- _AVAILABLE DATA_:

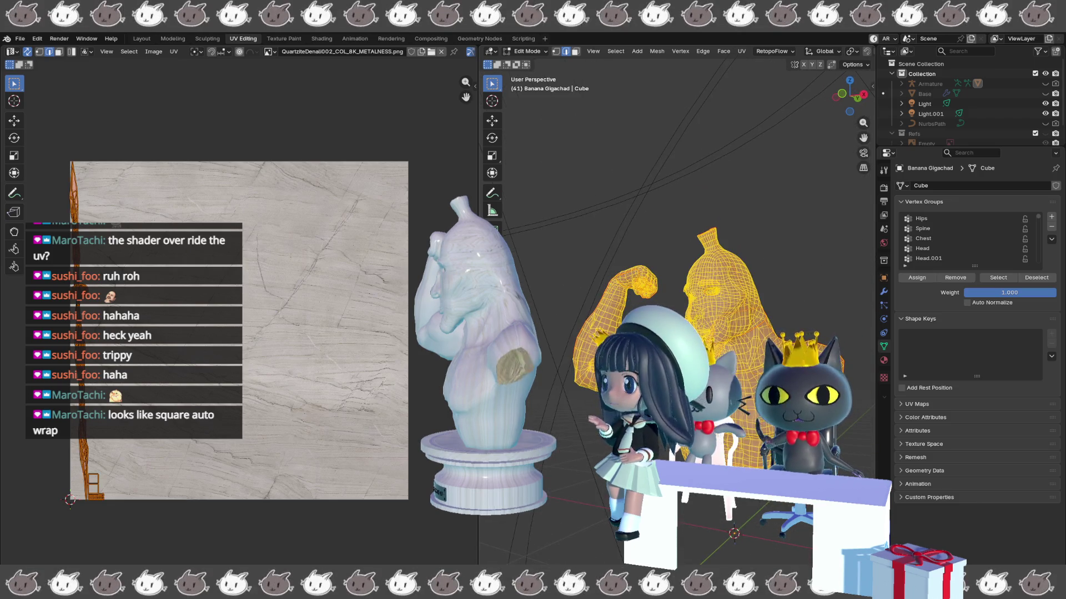
key("u")
left_click(272, 377)
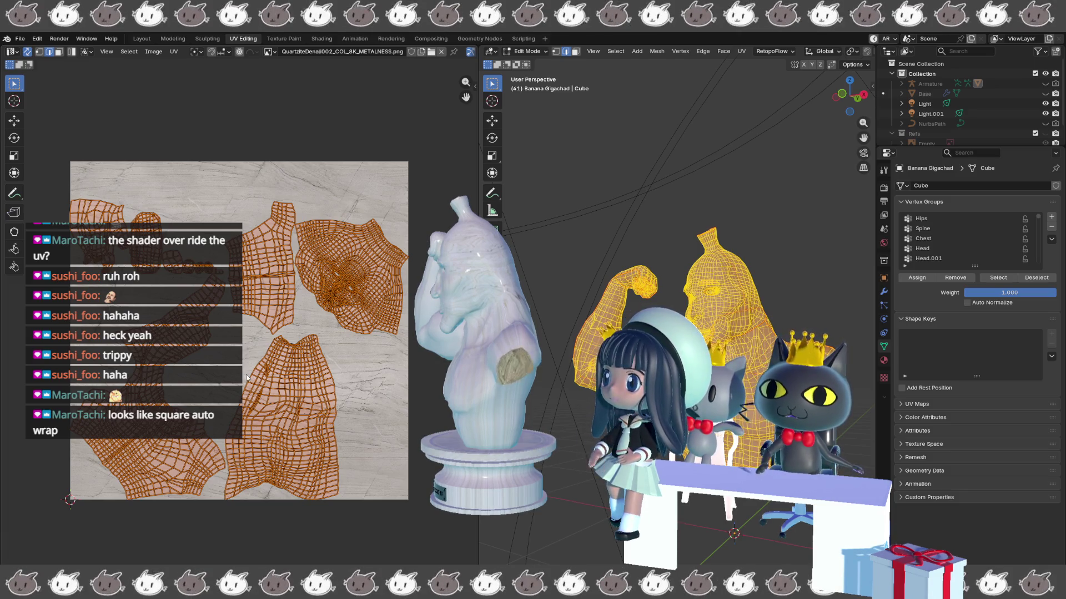
- Inspect the UV islands over the marble texture, then return to Object Mode
scroll(247, 377, "up", 3)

- _ACTIVITY_:
Set down word for word the lines beginning with the one containing "left_click(272, 377)" and ending with the last line of the listing, inclusive. Omit every picture.

- _FINISHED TASK_:
left_click(272, 377)
- Inspect the UV islands over the marble texture, then return to Object Mode
scroll(247, 377, "up", 3)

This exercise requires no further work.